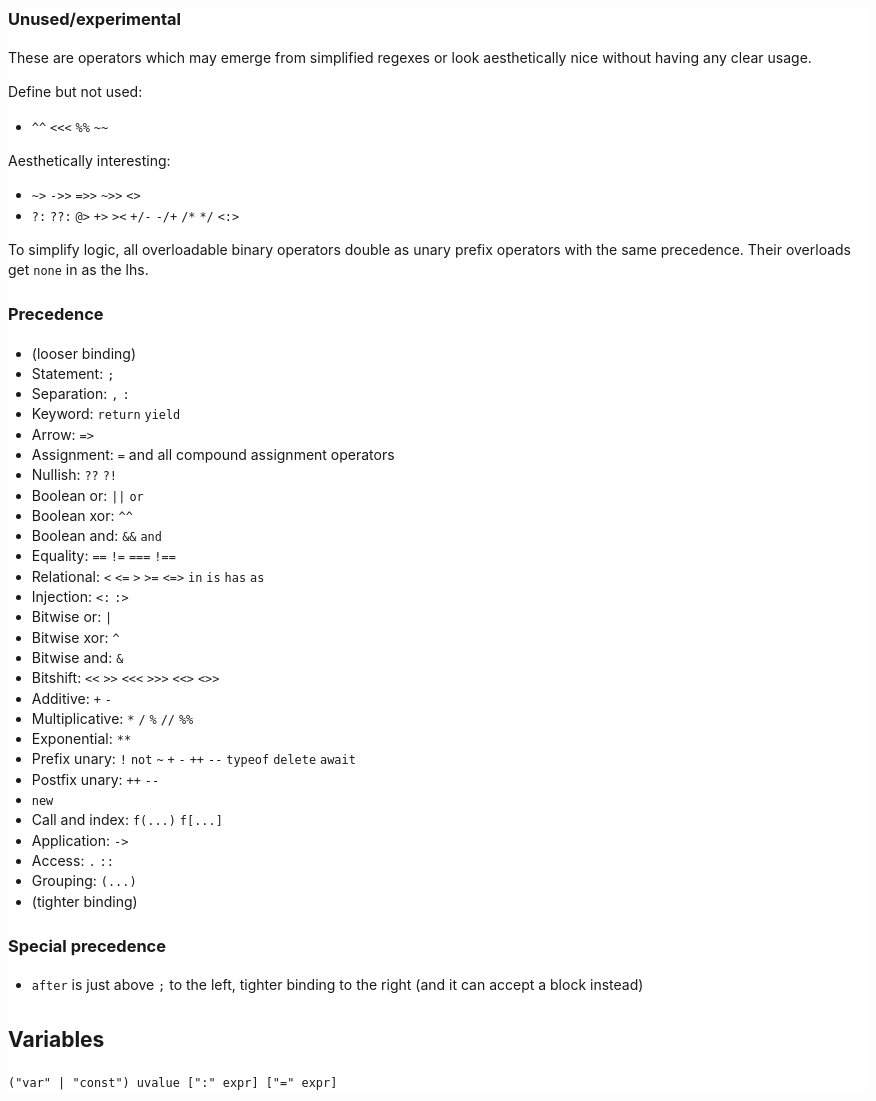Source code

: ### Unused/experimental
These are operators which may emerge from simplified regexes or look aesthetically nice without having any clear usage.

Define but not used:
* `^^` `<<<` `%%` `~~`

Aesthetically interesting:
* `~>` `->>` `=>>` `~>>` `<>`
* `?:` `??:` `@>` `+>` `><` `+/-` `-/+` `/*` `*/` `<:>`

To simplify logic, all overloadable binary operators double as unary prefix operators with the same precedence. Their overloads get `none` in as the lhs.

### Precedence
* (looser binding)
* Statement: `;`
* Separation: `,` `:`
* Keyword: `return` `yield`
* Arrow: `=>`
* Assignment: `=` and all compound assignment operators
* Nullish: `??` `?!`
* Boolean or: `||` `or`
* Boolean xor: `^^`
* Boolean and: `&&` `and`
* Equality: `==` `!=` `===` `!==`
* Relational: `<` `<=` `>` `>=` `<=>` `in` `is` `has` `as`
* Injection: `<:` `:>`
* Bitwise or: `|`
* Bitwise xor: `^`
* Bitwise and: `&`
* Bitshift: `<<` `>>` `<<<` `>>>` `<<>` `<>>`
* Additive: `+` `-`
* Multiplicative: `*` `/` `%` `//` `%%`
* Exponential: `**`
* Prefix unary: `!` `not` `~` `+` `-` `++` `--` `typeof` `delete` `await`
* Postfix unary: `++` `--`
* `new`
* Call and index: `f(...)` `f[...]`
* Application: `->`
* Access: `.` `::`
* Grouping: `(...)`
* (tighter binding)

### Special precedence
* `after` is just above `;` to the left, tighter binding to the right (and it can accept a block instead)

## Variables
`("var" | "const") uvalue [":" expr] ["=" expr]`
++++
WHAT YOU SHOULD DO — Only lines holding "tighter" are wanted; copy all of them from the listing.

WRITTEN SOLUTION —
* (tighter binding)
* `after` is just above `;` to the left, tighter binding to the right (and it can accept a block instead)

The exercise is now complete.